Your assignment – Please output every line of text from the records below as a JSON list of strings, one string per line, skipping any blank lines.

[Saved data entries]
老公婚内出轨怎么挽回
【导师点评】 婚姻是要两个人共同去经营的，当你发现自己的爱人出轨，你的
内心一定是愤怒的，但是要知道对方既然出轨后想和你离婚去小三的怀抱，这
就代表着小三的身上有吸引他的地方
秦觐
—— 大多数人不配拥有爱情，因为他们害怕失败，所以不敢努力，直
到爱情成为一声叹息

Result of this task –
[
  "老公婚内出轨怎么挽回",
  "【导师点评】 婚姻是要两个人共同去经营的，当你发现自己的爱人出轨，你的",
  "内心一定是愤怒的，但是要知道对方既然出轨后想和你离婚去小三的怀抱，这",
  "就代表着小三的身上有吸引他的地方",
  "秦觐",
  "—— 大多数人不配拥有爱情，因为他们害怕失败，所以不敢努力，直",
  "到爱情成为一声叹息"
]